**DATASET RECORDS:**
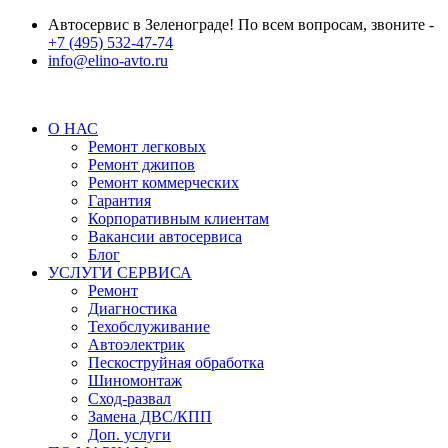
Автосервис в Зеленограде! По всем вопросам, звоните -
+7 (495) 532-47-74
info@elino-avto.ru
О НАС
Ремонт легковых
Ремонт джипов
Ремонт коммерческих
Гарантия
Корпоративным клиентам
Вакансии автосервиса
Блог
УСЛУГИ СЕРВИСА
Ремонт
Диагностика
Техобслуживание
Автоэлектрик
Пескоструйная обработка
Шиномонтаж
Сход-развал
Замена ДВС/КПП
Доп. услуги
---
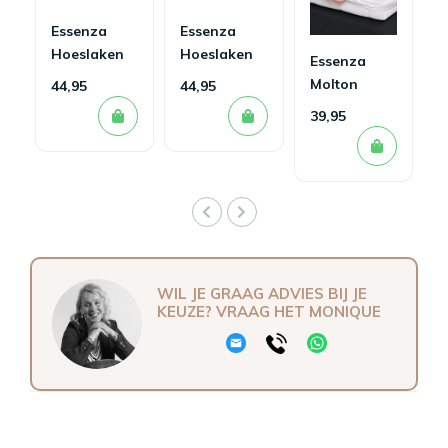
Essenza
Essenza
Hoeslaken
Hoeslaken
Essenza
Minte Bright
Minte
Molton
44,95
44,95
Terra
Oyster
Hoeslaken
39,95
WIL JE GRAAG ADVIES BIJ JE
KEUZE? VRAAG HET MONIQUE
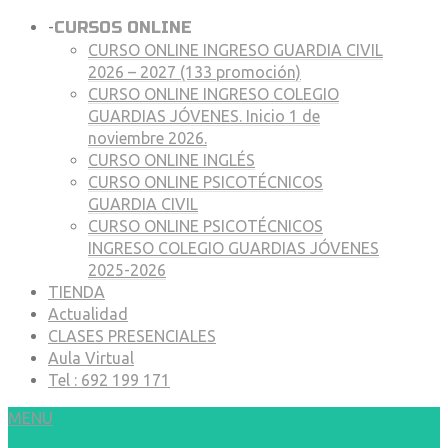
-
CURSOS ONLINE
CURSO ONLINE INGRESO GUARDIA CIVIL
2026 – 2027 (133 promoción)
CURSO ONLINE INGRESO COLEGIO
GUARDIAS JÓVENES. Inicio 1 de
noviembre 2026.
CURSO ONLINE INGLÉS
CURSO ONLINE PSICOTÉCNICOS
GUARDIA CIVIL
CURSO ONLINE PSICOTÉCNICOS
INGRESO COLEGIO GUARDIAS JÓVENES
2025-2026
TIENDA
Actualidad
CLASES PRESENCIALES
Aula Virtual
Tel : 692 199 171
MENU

**TASK ITEM:** Copy word for word everything from the line containing "Автосервис в Зеленограде!" down to the line containing "Доп. услуги", both of those lines included.

**OUTPUT BELOW:**
Автосервис в Зеленограде! По всем вопросам, звоните -
+7 (495) 532-47-74
info@elino-avto.ru
О НАС
Ремонт легковых
Ремонт джипов
Ремонт коммерческих
Гарантия
Корпоративным клиентам
Вакансии автосервиса
Блог
УСЛУГИ СЕРВИСА
Ремонт
Диагностика
Техобслуживание
Автоэлектрик
Пескоструйная обработка
Шиномонтаж
Сход-развал
Замена ДВС/КПП
Доп. услуги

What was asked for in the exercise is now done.